I’m sad today. I don’t handle rejection very well I guess. I entered two writing contests recently and neither panned out. One came complete with 2 critiques which is a good thing, but I am too sad to read them yet. I promise, I will, when I’m over it. For now I’d like to drown my sorrows. Boo hoo me.
I suppose I should look at the bright side of things instead of being sad. I have completed the first rough draft of my second novel. I’m currently adding a few more scenes, and then finishing up the second draft. The last step before I ask for a peer group reading will be one more pass through. This is the one I put off until the last minute.
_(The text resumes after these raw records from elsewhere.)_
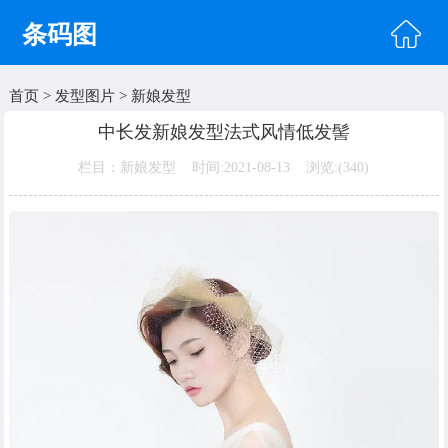
条码图
首页
>
发型图片
>
新娘发型
首页
中长发新娘发型法式风情低发髻
头像图片
栏目：新娘发型 时间:2021-08-13 浏览:(
340)
明星图片
美女图片
纹身图片
唯美图片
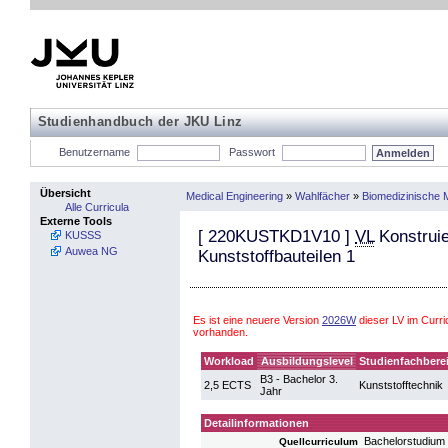
Studienhandbuch der JKU Linz
Benutzername
Passwort
Übersicht
Medical Engineering
»
Wahlfächer
»
Biomedizinische 
Alle Curricula
Externe Tools
[
220KUSTKD1V10
]
VL
Konstruie
KUSSS
Auwea NG
Kunststoffbauteilen 1
Es ist eine neuere Version
2026W
dieser LV im Curr
vorhanden.
Workload
Ausbildungslevel
Studienfachbere
B3 - Bachelor 3.
2,5 ECTS
Kunststofftechnik
Jahr
Detailinformationen
Bachelorstudium
Quellcurriculum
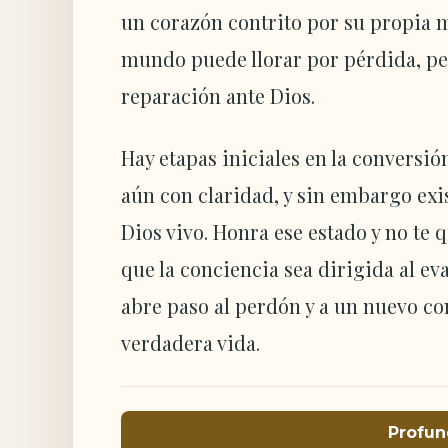
un corazón contrito por su propia m
mundo puede llorar por pérdida, pe
reparación ante Dios.
Hay etapas iniciales en la conversió
aún con claridad, y sin embargo exi
Dios vivo. Honra ese estado y no te 
que la conciencia sea dirigida al e
abre paso al perdón y a un nuevo co
verdadera vida.
Profun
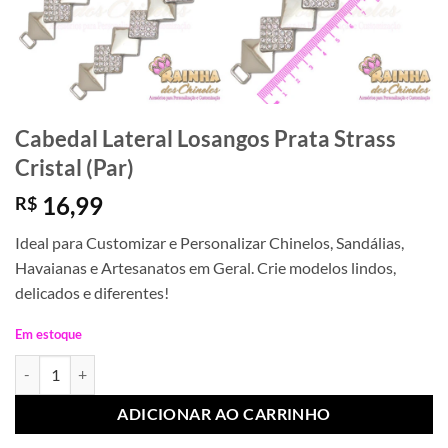
Cabedal Lateral Losangos Prata Strass
Cristal (Par)
16,99
R$
Ideal para Customizar e Personalizar Chinelos, Sandálias,
Havaianas e Artesanatos em Geral. Crie modelos lindos,
delicados e diferentes!
Em estoque
Cabedal Lateral Losangos Prata Strass Cristal (Par) quantidade
ADICIONAR AO CARRINHO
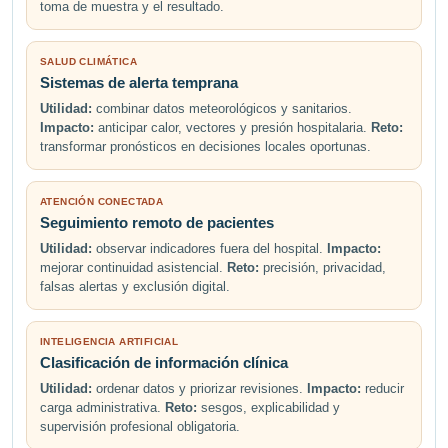
toma de muestra y el resultado.
SALUD CLIMÁTICA
Sistemas de alerta temprana
Utilidad:
combinar datos meteorológicos y sanitarios.
Impacto:
anticipar calor, vectores y presión hospitalaria.
Reto:
transformar pronósticos en decisiones locales oportunas.
ATENCIÓN CONECTADA
Seguimiento remoto de pacientes
Utilidad:
observar indicadores fuera del hospital.
Impacto:
mejorar continuidad asistencial.
Reto:
precisión, privacidad,
falsas alertas y exclusión digital.
INTELIGENCIA ARTIFICIAL
Clasificación de información clínica
Utilidad:
ordenar datos y priorizar revisiones.
Impacto:
reducir
carga administrativa.
Reto:
sesgos, explicabilidad y
supervisión profesional obligatoria.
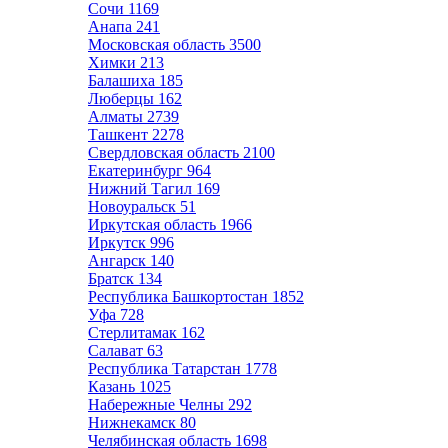
Сочи
1169
Анапа
241
Московская область
3500
Химки
213
Балашиха
185
Люберцы
162
Алматы
2739
Ташкент
2278
Свердловская область
2100
Екатеринбург
964
Нижний Тагил
169
Новоуральск
51
Иркутская область
1966
Иркутск
996
Ангарск
140
Братск
134
Республика Башкортостан
1852
Уфа
728
Стерлитамак
162
Салават
63
Республика Татарстан
1778
Казань
1025
Набережные Челны
292
Нижнекамск
80
Челябинская область
1698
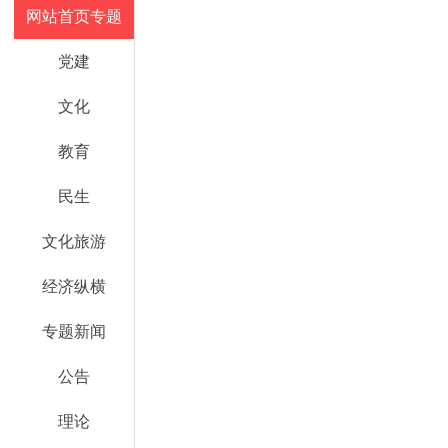
网站首页专题
党建
文化
教育
民生
文化旅游
经济纵横
专题新闻
公告
理论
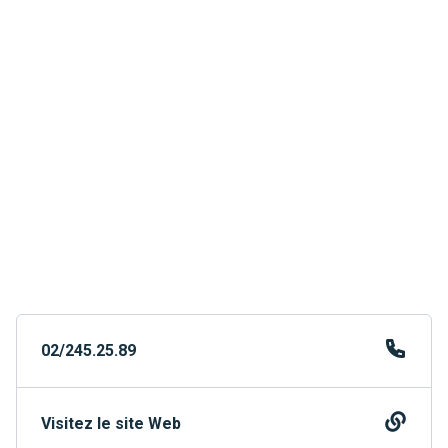
02/245.25.89
Visitez le site Web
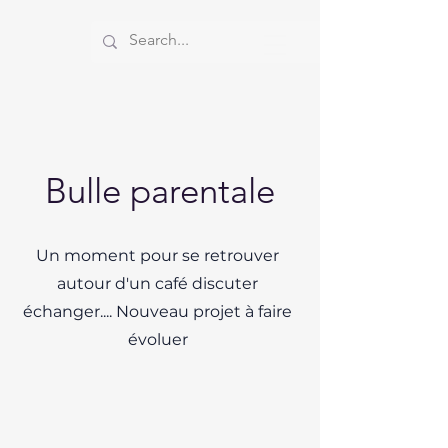
Bulle parentale
Un moment pour se retrouver
autour d'un café discuter
échanger.... Nouveau projet à faire
évoluer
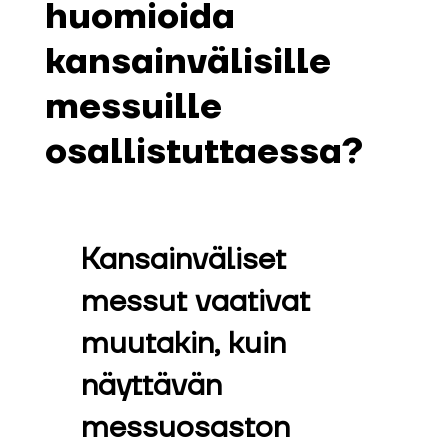
huomioida
kansainvälisille
messuille
osallistuttaessa?
Kansainväliset
messut vaativat
muutakin, kuin
näyttävän
messuosaston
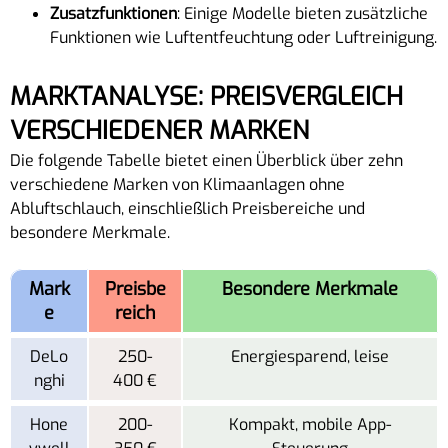
Zusatzfunktionen
: Einige Modelle bieten zusätzliche
Funktionen wie Luftentfeuchtung oder Luftreinigung.
MARKTANALYSE: PREISVERGLEICH
VERSCHIEDENER MARKEN
Die folgende Tabelle bietet einen Überblick über zehn
verschiedene Marken von Klimaanlagen ohne
Abluftschlauch, einschließlich Preisbereiche und
besondere Merkmale.
Mark
Preisbe
Besondere Merkmale
e
reich
DeLo
250-
Energiesparend, leise
nghi
400 €
Hone
200-
Kompakt, mobile App-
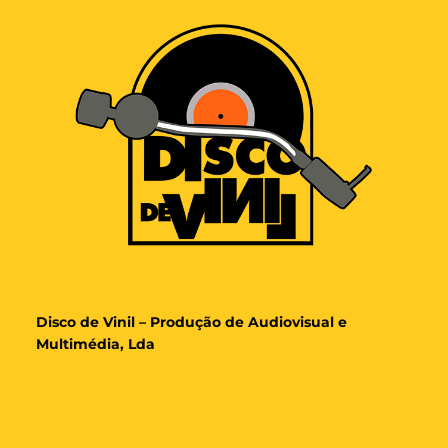
Disco de Vinil – Produção de Audiovisual e
Multimédia, Lda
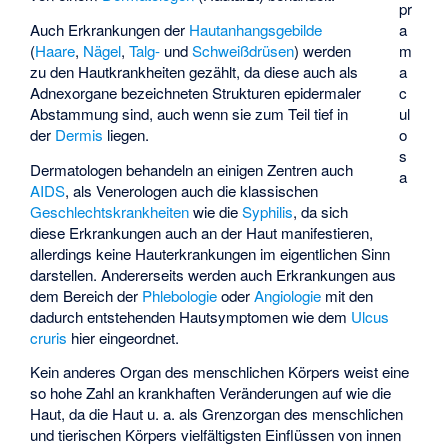
pr
a
Auch Erkrankungen der
Hautanhangsgebilde
m
(
Haare
,
Nägel
,
Talg-
und
Schweißdrüsen
) werden
a
zu den Hautkrankheiten gezählt, da diese auch als
c
Adnexorgane bezeichneten Strukturen epidermaler
ul
Abstammung sind, auch wenn sie zum Teil tief in
o
der
Dermis
liegen.
s
Dermatologen behandeln an einigen Zentren auch
a
AIDS
, als
Venerologen
auch die klassischen
Geschlechtskrankheiten
wie die
Syphilis
, da sich
diese Erkrankungen auch an der Haut manifestieren,
allerdings keine Hauterkrankungen im eigentlichen Sinn
darstellen. Andererseits werden auch Erkrankungen aus
dem Bereich der
Phlebologie
oder
Angiologie
mit den
dadurch entstehenden Hautsymptomen wie dem
Ulcus
cruris
hier eingeordnet.
Kein anderes Organ des menschlichen Körpers weist eine
so hohe Zahl an krankhaften Veränderungen auf wie die
Haut, da die Haut u. a. als Grenzorgan des menschlichen
und tierischen Körpers vielfältigsten Einflüssen von innen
It’s when I get focused and breath life into my main character.
This summer also holds the Pacific NorthWest Writers Associations annual conference. I’ll be rubbing elbows with some agents and editors, hopefully successfully pitching this same book. Also, I’ll get to see some friends I don’t see often enough there. That’s truly something to look forward to.
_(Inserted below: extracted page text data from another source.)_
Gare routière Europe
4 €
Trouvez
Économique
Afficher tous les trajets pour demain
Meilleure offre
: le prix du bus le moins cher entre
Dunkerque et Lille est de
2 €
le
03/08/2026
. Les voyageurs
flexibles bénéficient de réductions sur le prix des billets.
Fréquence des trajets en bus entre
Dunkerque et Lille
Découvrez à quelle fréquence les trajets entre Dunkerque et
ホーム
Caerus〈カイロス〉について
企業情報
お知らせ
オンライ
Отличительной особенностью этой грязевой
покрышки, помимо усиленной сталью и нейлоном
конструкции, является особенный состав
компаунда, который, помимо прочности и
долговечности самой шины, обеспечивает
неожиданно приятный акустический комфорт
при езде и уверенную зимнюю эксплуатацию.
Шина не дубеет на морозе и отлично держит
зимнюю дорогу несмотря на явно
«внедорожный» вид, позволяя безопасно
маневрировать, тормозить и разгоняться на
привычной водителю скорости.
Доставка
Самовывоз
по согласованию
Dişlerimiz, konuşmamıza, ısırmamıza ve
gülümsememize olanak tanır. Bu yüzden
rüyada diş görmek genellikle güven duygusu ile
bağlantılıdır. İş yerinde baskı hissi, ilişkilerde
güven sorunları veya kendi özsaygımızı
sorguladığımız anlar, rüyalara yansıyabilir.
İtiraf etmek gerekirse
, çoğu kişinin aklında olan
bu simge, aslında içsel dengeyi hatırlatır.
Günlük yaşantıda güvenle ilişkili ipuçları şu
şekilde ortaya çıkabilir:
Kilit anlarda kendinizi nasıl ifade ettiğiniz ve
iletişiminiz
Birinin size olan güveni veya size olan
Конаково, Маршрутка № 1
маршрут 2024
Following those two, research for my next book begins in earnest. And before I know it, November will be here and I’ll be Nanowrimo-ing all over again, with book #3(.5) making an expedient appearance.
So here’s my new focus: Isn’t it a gift to be able to write what I want, when I want in the first place? Shouldn’t I just be happy to do what I love, even if I don’t get money, accolades or vacations for my efforts? I guess so, but, oh my. All of those would have been really nice. One day, they will stop saying “no” to me, right? I just need to keep telling them “yes”.